O apogeu de Ross Macdonald (1915-1983), autor de ficção policial e de thrillers norte-americano – e também presidente dos Escritores de Mistério da América -, deu-se no início da década de 1950 e no final da década de 1970, quando foi constantemente comparado a Dashiell Hammett e a Raymond Chandler. Este trio chegou a ser apontado como “a trindade sagrada dos escritores de crime americanos“, tendo Paul Newman sido a estrela das adaptações cinematográficas das novelas de Macdonald. Uma recensão a um livro seu no The New York Times sugeriu ainda que Macdonald (cujo verdadeiro nome era Kenneth Millar) terá produzido “as melhores séries de novelas de detective escritas por um americano”.
“Dinheiro Negro” (Alfaguara, 2017) – no original Black money (1966) – é um clássico policial escrito com fina ironia (“Sentei-me numa cadeira de costas altas construída por Torquemada com as suas próprias mãos”), realismo actual e capacidade de gerar no leitor um sistemático interesse e envolvência.

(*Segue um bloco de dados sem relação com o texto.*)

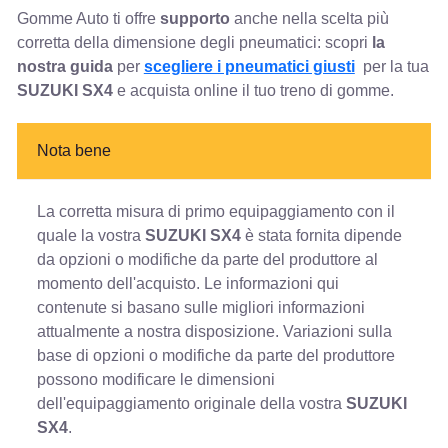
Gomme Auto ti offre
supporto
anche nella scelta più
corretta della dimensione degli pneumatici: scopri
la
nostra guida
per
scegliere i pneumatici giusti
per la tua
SUZUKI SX4
e acquista online il tuo treno di gomme.
Nota bene
La corretta misura di primo equipaggiamento con il
quale la vostra
SUZUKI SX4
è stata fornita dipende
da opzioni o modifiche da parte del produttore al
momento dell'acquisto. Le informazioni qui
contenute si basano sulle migliori informazioni
attualmente a nostra disposizione. Variazioni sulla
base di opzioni o modifiche da parte del produttore
possono modificare le dimensioni
dell'equipaggiamento originale della vostra
SUZUKI
SX4
.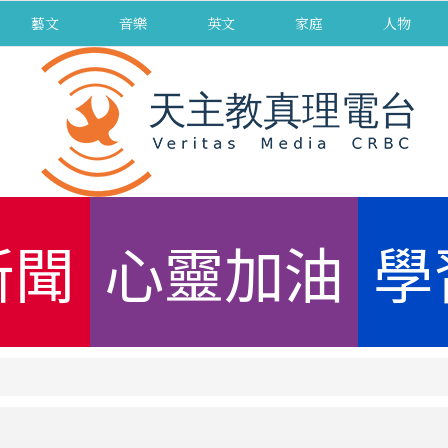
藝文
音樂
英文
家庭
人物
新聞
心靈加油
學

Numa narrativa bem pensada, com capítulos sequenciais na acção e muito bem ritmados, “Dinheiro Negro” revela um mundo da alta sociedade sul–californiana dos anos 60, com o “verniz estalado” pela forma convincente como Lew Archer, o detective mais carismático de Los Angeles, vai desvendando a incrível trama, que envolve homicídios, dívidas de jogo, chantagem, cobiça, dinheiro, paixão e sexo.
Lew Archer, homem duro e ousado, com um olho para as mulheres e um certo gosto por licor – inconfundível personagem bem trabalhada ao longo dos muitos livros de mistério escritos por Ross Macdonald -, é contratado por um noivo abandonado da alta sociedade para fazer a investigação sobre a misteriosa fuga da noiva com um professorfrancês muito esquivo. Porém, aquilo que parecia ser um caso de afectos mal geridos e compreendidos, transforma-se numa história que ultrapassa em muito o noivado e na qual ninguém, mas absolutamente ninguém, é quem parece ser.
O autor aprofunda os sentimentos e convicções, escrevendo não apenas sobre as transgressões legais mas também sobre “tristezas“. Lew Archer torna-se lentamente em algo mais profundo: debaixo de um exterior rude eleexiste compaixão. Ao longo de uma série que abrange 18 romances, Lew Archer tornou-se de certa forma paradoxal: um personagem memorável sobre quem o leitor não sabe nada, mas igualmente um bom ouvinte através do qual a trama se desfia. Ross Macdonald queria que o seu detective fosse como um terapeuta, um homem cujas acções “são amplamente direccionadas para juntar as histórias da vida de outras pessoas e descobrir seu significado.” É por causa da profundidade deste autor que um crítico proferiu um dia a seguinte frase: “Ele não escreveu apenas sobre crime; Macdonald escreveu sobre o pecado”. Um clássico da literatura policial que se recomenda vivamente.